Lydia's frustration with Delia is that she's not the mom she dreams of. Delia's frustration with Lydia is that she sulks instead of initiating the change she wants in her life. Delia is a whirlwind of energy and style, and loses patience with those who can't keep up! Yet over the course of the film, Lydia becomes proactive in the ways of her step-mother. The girl makes clear her desire: to be with the Maitlands. Sure, she makes a Beetlejuice mistake along the way to this goal, but ultimately her family — alive and dead — come together to sculpt a happy ending for them all.
And in that happy ending, everyone learns to compromise. Delia allows the Maitlands to turn at least part of the house back to its country vibe. The Maitlands get to co-parent Lydia, handling the schoolwork and math test reward, while Charles gets to relax (with a magazine from the publishers of The Handbook of the Recently Deceased). As for Delia, she's still working, turning the trauma of Beetlejuice's serpentine assault into an alarmingly life-like sculpture. And in the background, as she cradles her creation, keen viewers can see a framed magazine, on which Delia and her previous sculptures grace the cover.
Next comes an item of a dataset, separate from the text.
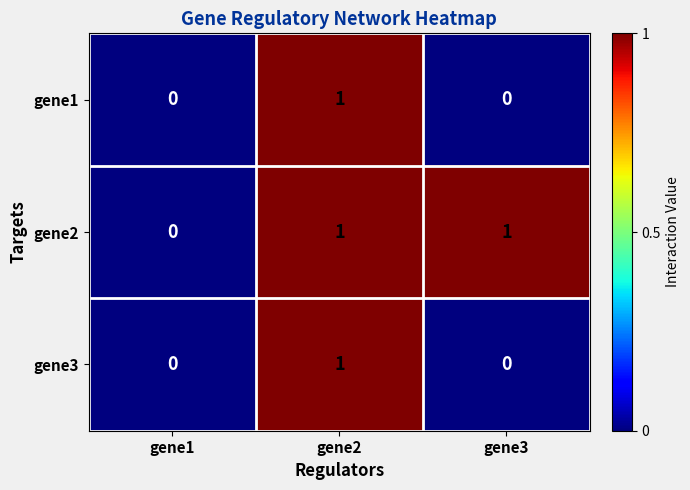

At which label does gene2 reach its minimum?

gene1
Looking back, perhaps it's no surprise that Delia is demonized. In the yuppie '80s, working women were a popular talking point and punching bag, so an outspoken broad with artistic ambitions and little interest in domesticity was an easy figure to lampoon. Yet, for all the snarky remarks, Delia shines.
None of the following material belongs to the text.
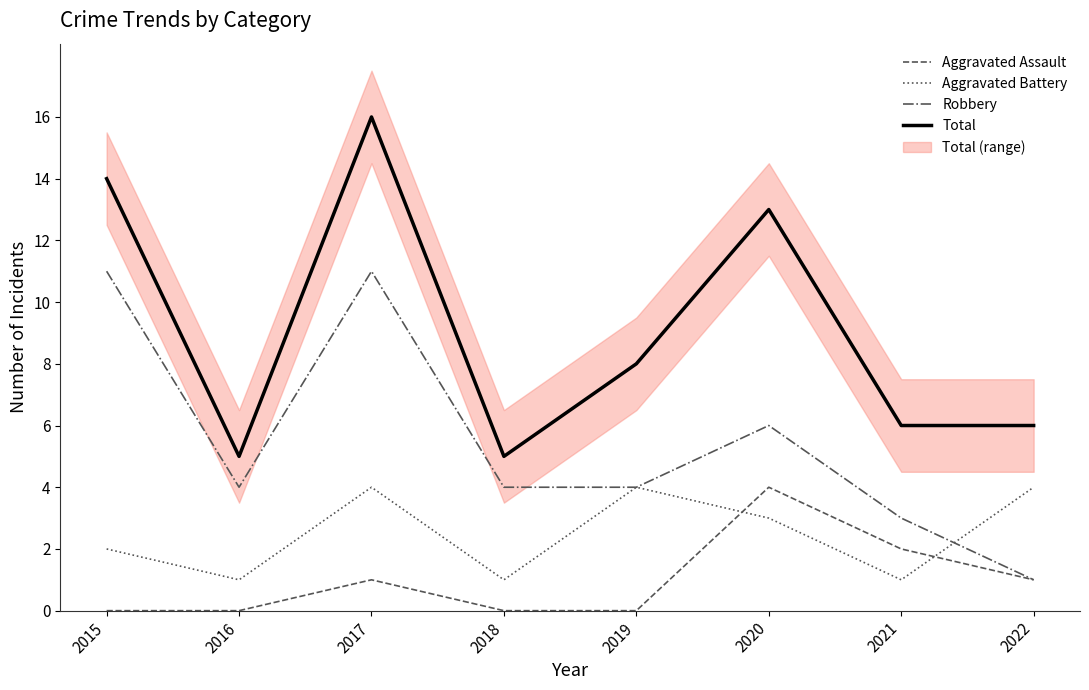

True or false: Total and Aggravated Battery cross at least once.

False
She refused to be needled by a needy husband, menaced by a moody teen, crushed by a clumsy moving crew, exiled by tempestuous ghosts, or killed by a vicious poltergeist. Through it all, Delia Deetz was a queen, staying true to herself and her passion. Like fallen soap star Moira Rose, who O'Hara would come to play years later on Schitt's Creek, Delia moved out of the luxury of Manhattan but carried her attitude, ambition, and daring style with her. So all these decades later, she is an inspiration as bold and exciting as her leather glove head-wrap.